By Robin Wilson, Elisabeth zu Erbach-Schoenberg, Maximilian Albert, Daniel Power, Simon Tudge, Miguel Gonzalez, Sam Guthrie, Heather Chamberlain, Christopher Brooks, Christopher Hughes, Lenka Pitonakova, Caroline Buckee, Xin Lu, Erik Wetter, Andrew J Tatem, and Linus Bengtsson.
The value of CDRs, when integrated with more traditional data sources within modelling frameworks, has been shown across multiple disease, development and disaster scenarios. The field of CDR analytics in the humanitarian space is therefore moving beyond pilot studies and towards a more mature and operationally valuable platform. Here we have shown how this can be achieved in a disaster response situation through the partnership of scientists, mobile network operators and response agencies.
Abstract
Sudden impact disasters often result in the displacement of large numbers of people. These movements can occur prior to events, due to early warning messages, or take place post-event due to damages to shelters and livelihoods as well as a result of long-term reconstruction efforts. Displaced populations are especially vulnerable and often in need of support. However, timely and accurate data on the numbers and destinations of displaced populations are extremely challenging to collect across temporal and spatial scales, especially in the aftermath of disasters. Mobile phone call detail records were shown to be a valid data source for estimates of population movements after the 2010 Haiti earthquake, but their potential to provide near real-time ongoing measurements of population displacements immediately after a natural disaster has not been demonstrated.
Anomalous flows from the Kathmandu valley, comparing the 10th-14th May with the 20th-24th April.

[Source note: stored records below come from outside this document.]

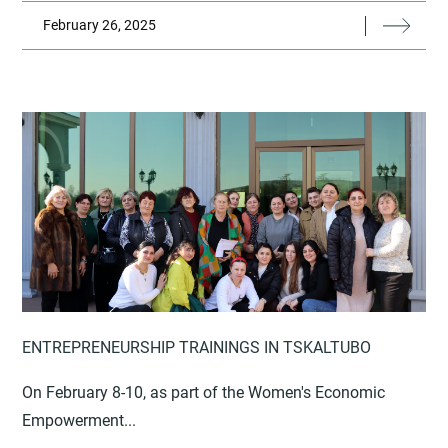
February 26, 2025
ENTREPRENEURSHIP TRAININGS IN TSKALTUBO
On February 8-10, as part of the Women's Economic
Empowerment...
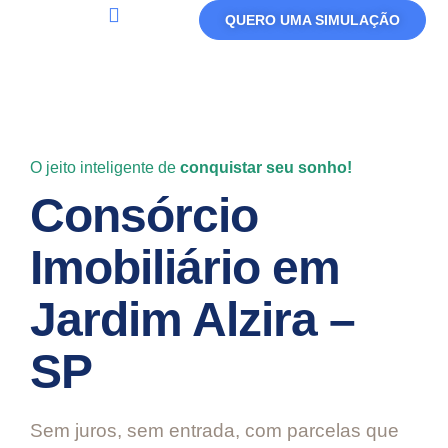
QUERO UMA SIMULAÇÃO
Política De Privacidade
Termos De Uso
O jeito inteligente de
conquistar seu sonho!
Consórcio
Imobiliário em
Jardim Alzira –
SP
Sem juros, sem entrada, com parcelas que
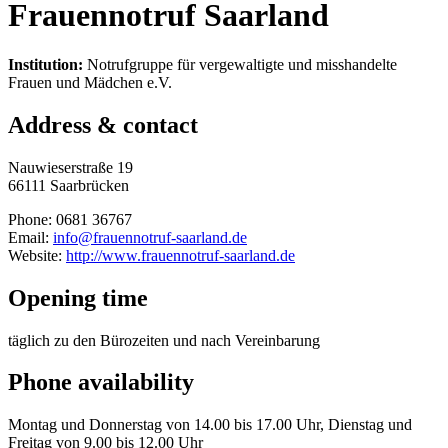
Frauennotruf Saarland
Institution:
Notrufgruppe für vergewaltigte und misshandelte
Frauen und Mädchen e.V.
Address & contact
Nauwieserstraße 19
66111 Saarbrücken
Phone: 0681 36767
Email:
info@frauennotruf-saarland.de
Website:
http://www.frauennotruf-saarland.de
Opening time
täglich zu den Bürozeiten und nach Vereinbarung
Phone availability
Montag und Donnerstag von 14.00 bis 17.00 Uhr, Dienstag und
Freitag von 9.00 bis 12.00 Uhr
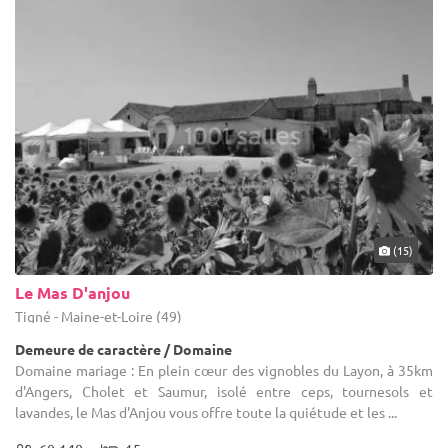
(15)
Le Mas D'anjou
Tigné - Maine-et-Loire (49)
Demeure de caractère / Domaine
Domaine mariage : En plein cœur des vignobles du Layon, à 35km
d'Angers, Cholet et Saumur, isolé entre ceps, tournesols et
lavandes, le Mas d'Anjou vous offre toute la quiétude et les ...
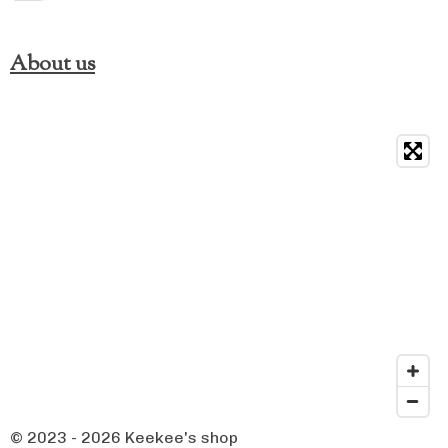
About us
© 2023 - 2026 Keekee's shop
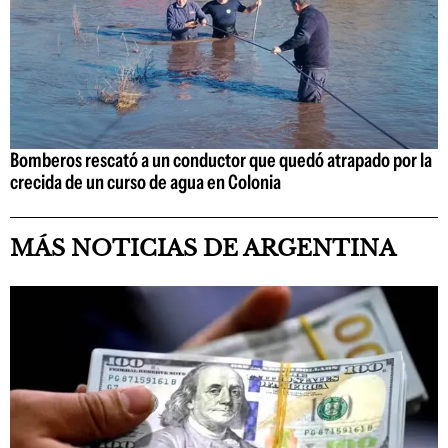
Bomberos rescató a un conductor que quedó atrapado por la
crecida de un curso de agua en Colonia
MÁS NOTICIAS DE ARGENTINA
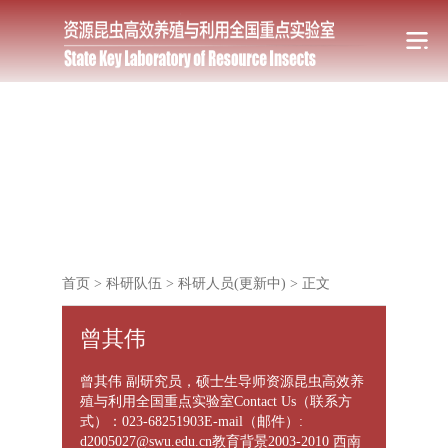
首页
>
科研队伍
>
科研人员(更新中)
>
正文
曾其伟
曾其伟 副研究员，硕士生导师资源昆虫高效养
殖与利用全国重点实验室Contact Us（联系方
式）：023-68251903E-mail（邮件）:
d2005027@swu.edu.cn教育背景2003-2010 西南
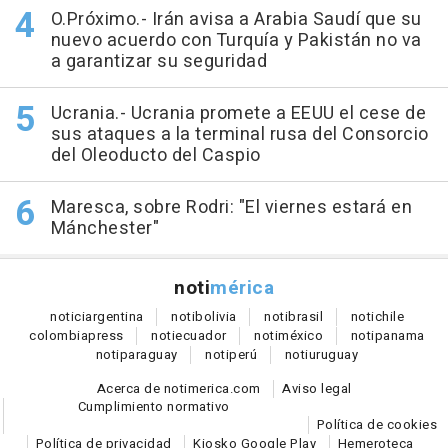
O.Próximo.- Irán avisa a Arabia Saudí que su
nuevo acuerdo con Turquía y Pakistán no va
a garantizar su seguridad
Ucrania.- Ucrania promete a EEUU el cese de
sus ataques a la terminal rusa del Consorcio
del Oleoducto del Caspio
Maresca, sobre Rodri: "El viernes estará en
Mánchester"
noti
mérica
notici
argentina
noti
bolivia
noti
brasil
noti
chile
colombia
press
noti
ecuador
noti
méxico
noti
panama
noti
paraguay
noti
perú
noti
uruguay
Acerca de notimerica.com
Aviso legal
Cumplimiento normativo
Política de cookies
Política de privacidad
Kiosko Google Play
Hemeroteca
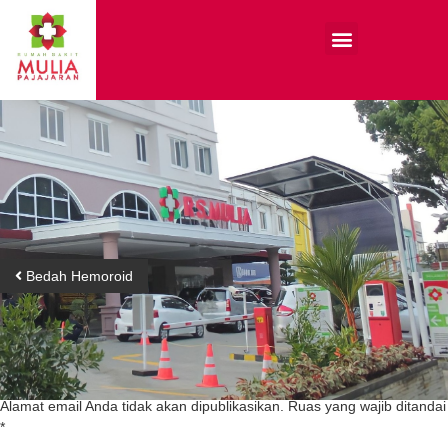
Bedah Hemoroid
Tinggalkan Balasan
Alamat email Anda tidak akan dipublikasikan.
Ruas yang wajib ditandai
*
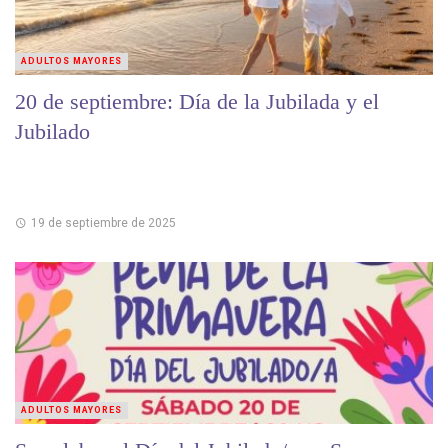
ADULTOS MAYORES
20 de septiembre: Día de la Jubilada y el
Jubilado
19 de septiembre de 2025
ADULTOS MAYORES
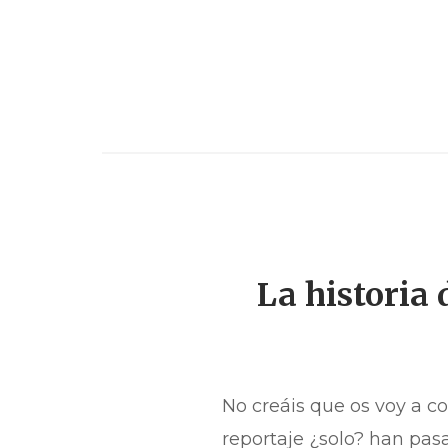
La historia
No creáis que os voy a c
reportaje ¿solo? han pasa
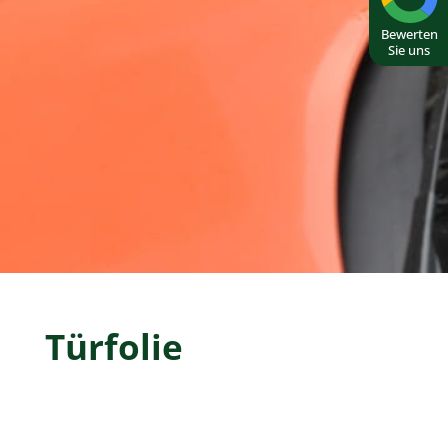
Bewerten
Sie uns
Türfolie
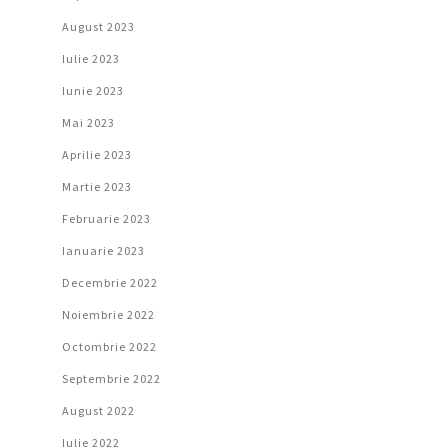
August 2023
Iulie 2023
Iunie 2023
Mai 2023
Aprilie 2023
Martie 2023
Februarie 2023
Ianuarie 2023
Decembrie 2022
Noiembrie 2022
Octombrie 2022
Septembrie 2022
August 2022
Iulie 2022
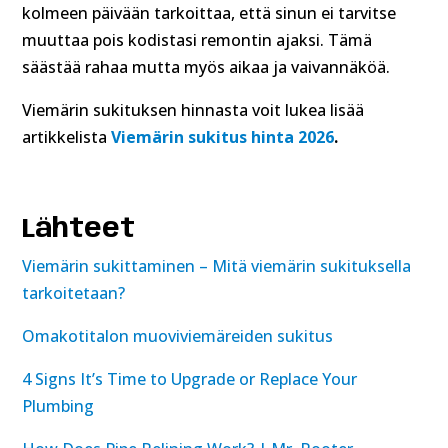
kolmeen päivään tarkoittaa, että sinun ei tarvitse
muuttaa pois kodistasi remontin ajaksi. Tämä
säästää rahaa mutta myös aikaa ja vaivannäköä.
Viemärin sukituksen hinnasta voit lukea lisää
artikkelista
Viemärin sukitus hinta 2026
.
Lähteet
Viemärin sukittaminen – Mitä viemärin sukituksella
tarkoitetaan?
Omakotitalon muoviviemäreiden sukitus
4 Signs It’s Time to Upgrade or Replace Your
Plumbing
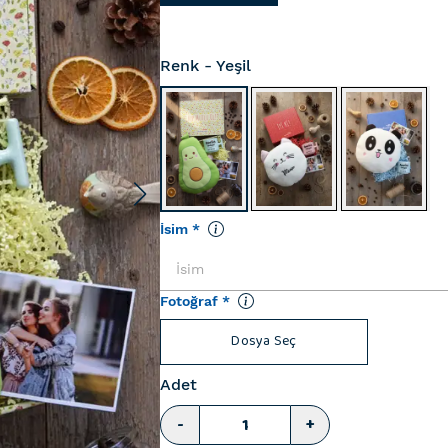
Renk
- Yeşil
İsim
*
Fotoğraf
*
Dosya Seç
Adet
-
+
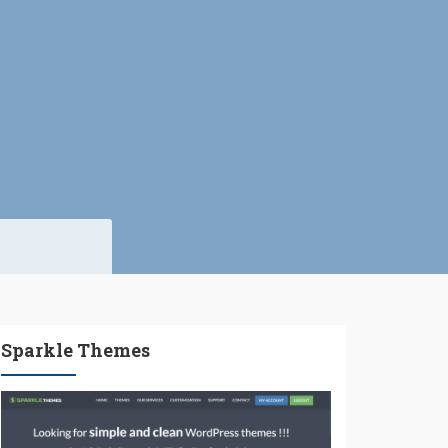
Sparkle Themes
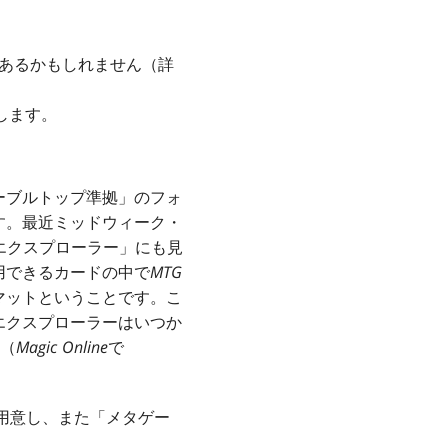
あるかもしれません（詳
します。
ーブルトップ準拠」のフォ
す。最近ミッドウィーク・
の「エクスプローラー」にも見
用できるカードの中で
MTG
マットということです。こ
エクスプローラーはいつか
す（
Magic Online
で
ご用意し、また「メタゲー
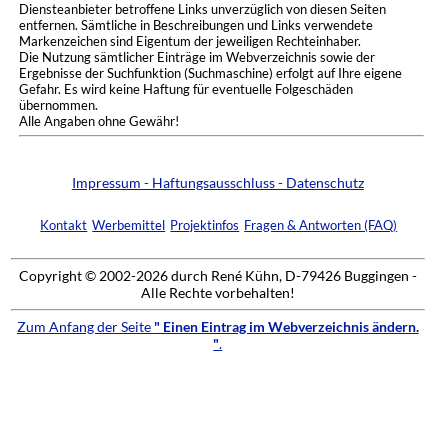
Diensteanbieter betroffene Links unverzüglich von diesen Seiten
entfernen. Sämtliche in Beschreibungen und Links verwendete
Markenzeichen sind Eigentum der jeweiligen Rechteinhaber.
Die Nutzung sämtlicher Einträge im Webverzeichnis sowie der
Ergebnisse der Suchfunktion (Suchmaschine) erfolgt auf Ihre eigene
Gefahr. Es wird keine Haftung für eventuelle Folgeschäden
übernommen.
Alle Angaben ohne Gewähr!
Impressum - Haftungsausschluss - Datenschutz
Kontakt
Werbemittel
Projektinfos
Fragen & Antworten (FAQ)
Copyright © 2002-2026 durch René Kühn, D-79426 Buggingen -
Alle Rechte vorbehalten!
Zum Anfang der Seite
" Einen Eintrag im Webverzeichnis ändern.
"
.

Methods: A computational architecture and analytical capacity were rapidly deployed within nine days of the Nepal earthquake of 25th April 2015, to provide spatiotemporally detailed estimates of population displacements from call detail records based on movements of 12 million de-identified mobile phones users.
Results: Analysis shows the evolution of population mobility patterns after the earthquake and the patterns of return to affected areas, at a high level of detail. Particularly notable is the movement of an estimated 390,000 people above normal from the Kathmandu valley after the earthquake, with most people moving to surrounding areas and the highly-populated areas in the central southern area of Nepal.
Discussion: This analysis provides an unprecedented level of information about human movement after a natural disaster, provided within a very short timeframe after the earthquake occurred. The patterns revealed using this method are almost impossible to find through other methods, and are of great interest to humanitarian agencies.